On November 6, 2015, CBE filed this impact litigation case on behalf of Youth for Environmental Justice, together with the South Central Youth Leadership Coalition and the Center for Biological Diversity, against the City of Los Angeles to challenge approvals of oil drilling operations in residential neighborhoods. As a result of our case, LA’s Office of Zoning Administration implemented new application and decision-making procedures for oil and gas drilling that end the rubber-stamping of drilling applications and “categorical exemptions,” and now require environmental review and public participation procedures (public hearing, 1500 foot notification, Health Impact Assessments and EIRs).

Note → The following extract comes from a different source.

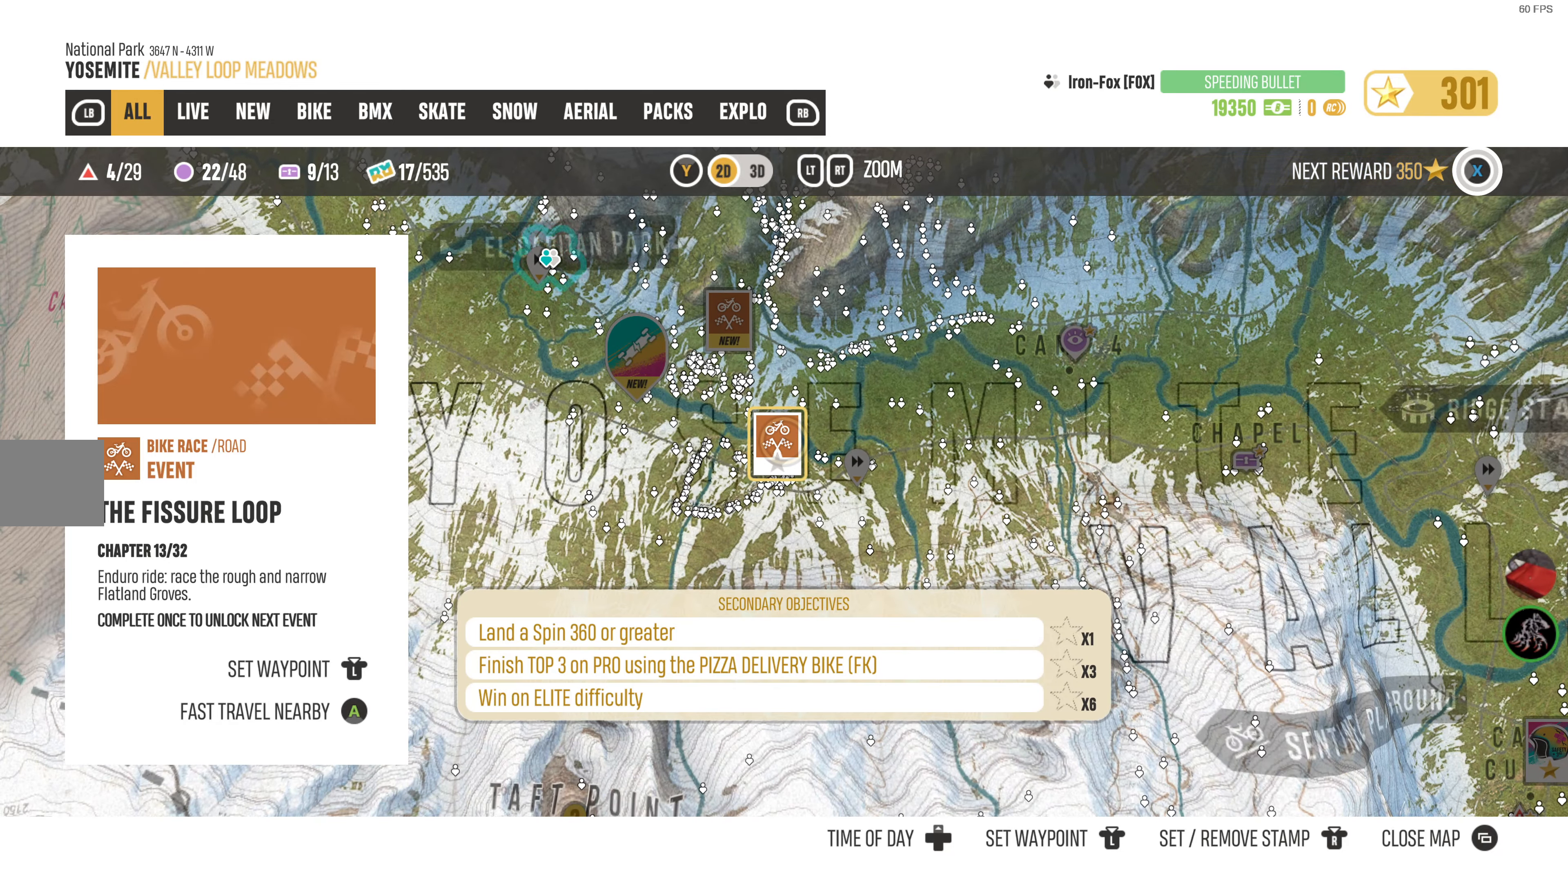
{"buttons": [], "left_stick": "center", "right_stick": "center", "events": []}
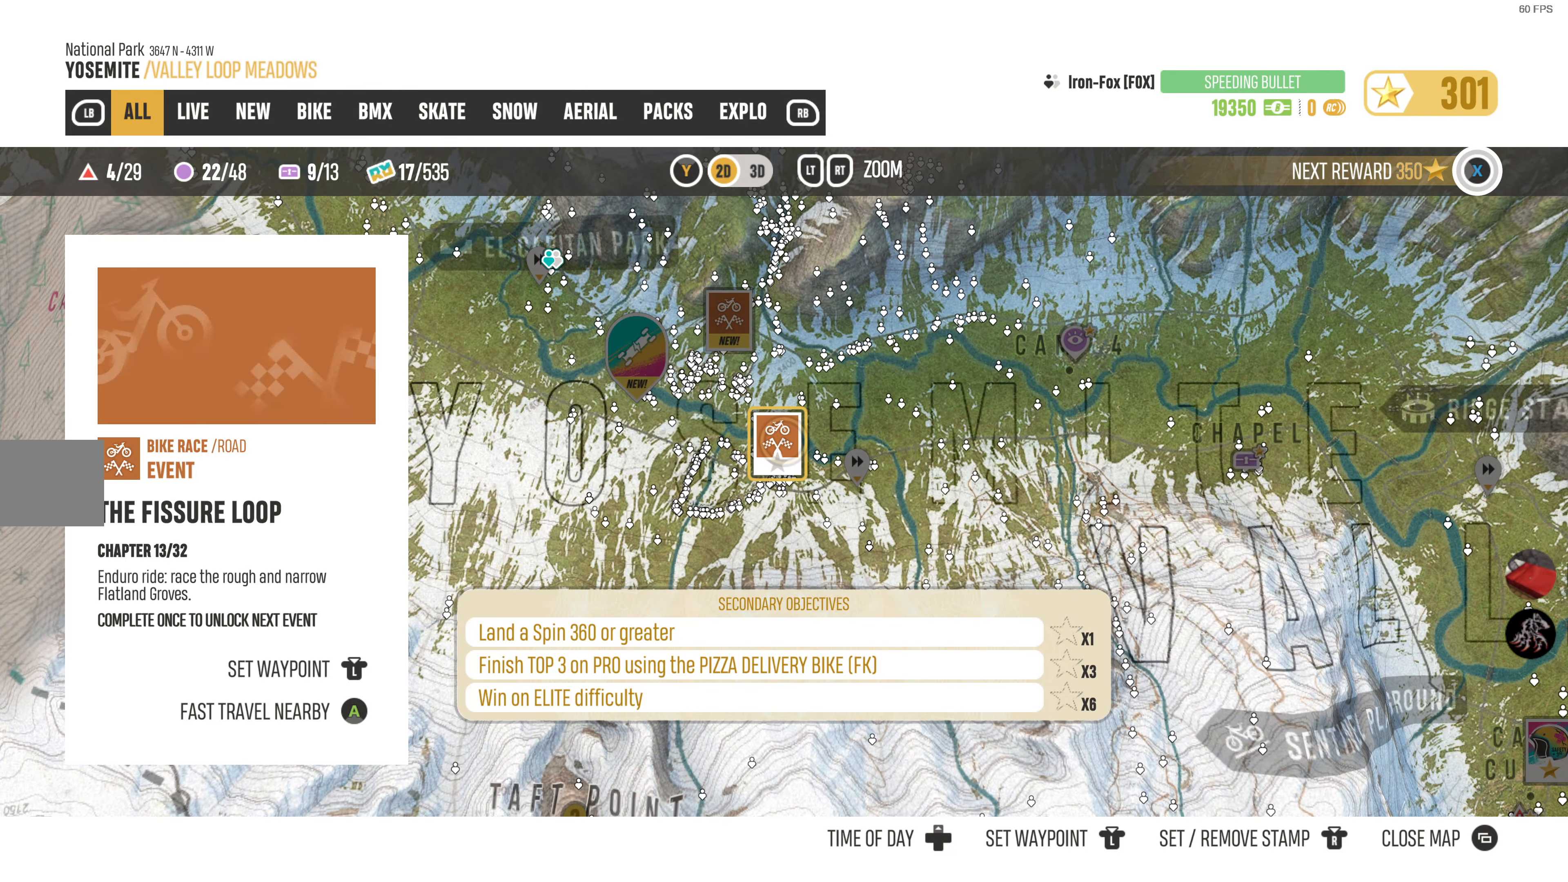
{"buttons": [], "left_stick": "center", "right_stick": "center", "events": []}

Shortly after we filed the action, the California Independent Petroleum Association (“CIPA”) filed a cross-complaint. We filed an anti-SLAPP motion to strike, asserting CIPA’s complaint was a Strategic Lawsuit Against Public Participation. The court denied the motion. We immediately appealed. CIPA moved for attorney fees against us and the City, seeking over $700,000 purportedly incurred filing its complaint and defending against the anti-SLAPP motion. The court of appeal delivered a resounding rebuke to CIPA, concluding CIPA’s case was a SLAPP attempt. Working with our co-counsel at the firms Peiffer Wolf Carr & Kane, and Gupta/Wessler, and attorneys at the Center for Biological Diversity, we secured a significant victory protecting communities’ basic right to environmental review over proposed neighborhood oil drilling.